TO-DO ITEM
From the records below, state how many lines include the word "votre", giving only that number.

[Saved entries]
────

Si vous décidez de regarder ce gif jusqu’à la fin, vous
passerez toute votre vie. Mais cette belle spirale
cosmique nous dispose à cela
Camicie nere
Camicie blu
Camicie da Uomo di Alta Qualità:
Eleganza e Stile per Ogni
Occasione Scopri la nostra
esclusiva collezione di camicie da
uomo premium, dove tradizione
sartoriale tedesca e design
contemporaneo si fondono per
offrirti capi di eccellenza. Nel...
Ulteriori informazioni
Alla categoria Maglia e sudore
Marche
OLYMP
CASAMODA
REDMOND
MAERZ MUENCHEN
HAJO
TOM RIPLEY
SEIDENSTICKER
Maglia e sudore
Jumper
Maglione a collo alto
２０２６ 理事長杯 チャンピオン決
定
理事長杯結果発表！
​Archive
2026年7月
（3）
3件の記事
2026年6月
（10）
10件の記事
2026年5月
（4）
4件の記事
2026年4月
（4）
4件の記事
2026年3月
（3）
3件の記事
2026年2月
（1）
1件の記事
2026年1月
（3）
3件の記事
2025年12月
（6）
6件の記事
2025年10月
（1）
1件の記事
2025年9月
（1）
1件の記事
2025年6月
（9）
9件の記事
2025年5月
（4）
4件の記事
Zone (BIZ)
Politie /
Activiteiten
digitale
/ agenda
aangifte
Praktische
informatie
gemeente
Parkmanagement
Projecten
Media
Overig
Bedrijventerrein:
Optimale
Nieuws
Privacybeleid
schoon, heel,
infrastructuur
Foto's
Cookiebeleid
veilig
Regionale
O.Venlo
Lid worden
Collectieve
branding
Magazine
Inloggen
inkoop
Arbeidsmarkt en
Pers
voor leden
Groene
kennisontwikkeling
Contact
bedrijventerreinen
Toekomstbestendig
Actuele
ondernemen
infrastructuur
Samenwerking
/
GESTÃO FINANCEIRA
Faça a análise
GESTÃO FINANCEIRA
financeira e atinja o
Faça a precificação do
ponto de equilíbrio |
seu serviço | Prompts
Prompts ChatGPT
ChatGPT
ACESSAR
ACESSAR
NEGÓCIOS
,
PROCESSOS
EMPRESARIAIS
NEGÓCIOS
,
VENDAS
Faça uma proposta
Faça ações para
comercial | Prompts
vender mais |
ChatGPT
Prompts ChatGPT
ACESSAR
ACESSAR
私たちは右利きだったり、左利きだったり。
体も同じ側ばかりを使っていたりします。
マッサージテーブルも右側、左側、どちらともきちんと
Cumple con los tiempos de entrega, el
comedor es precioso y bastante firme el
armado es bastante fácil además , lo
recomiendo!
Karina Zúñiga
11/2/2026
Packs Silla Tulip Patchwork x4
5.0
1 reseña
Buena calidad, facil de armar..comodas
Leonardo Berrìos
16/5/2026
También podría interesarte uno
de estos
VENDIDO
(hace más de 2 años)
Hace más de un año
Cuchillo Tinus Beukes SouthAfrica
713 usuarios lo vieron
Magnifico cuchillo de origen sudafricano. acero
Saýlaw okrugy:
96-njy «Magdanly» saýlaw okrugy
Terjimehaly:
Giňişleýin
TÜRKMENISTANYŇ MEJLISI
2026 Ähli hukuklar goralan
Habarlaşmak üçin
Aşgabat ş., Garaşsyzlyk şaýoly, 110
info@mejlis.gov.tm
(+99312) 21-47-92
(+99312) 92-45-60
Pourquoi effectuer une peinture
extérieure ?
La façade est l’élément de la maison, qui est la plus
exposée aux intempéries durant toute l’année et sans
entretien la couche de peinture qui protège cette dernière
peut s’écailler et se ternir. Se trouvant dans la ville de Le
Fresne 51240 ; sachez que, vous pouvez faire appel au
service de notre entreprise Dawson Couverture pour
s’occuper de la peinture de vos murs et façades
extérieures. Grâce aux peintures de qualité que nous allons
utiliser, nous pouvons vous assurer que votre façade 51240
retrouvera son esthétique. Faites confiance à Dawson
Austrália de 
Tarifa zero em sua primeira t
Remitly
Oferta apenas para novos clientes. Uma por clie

────

COMPLETED EXERCISE
2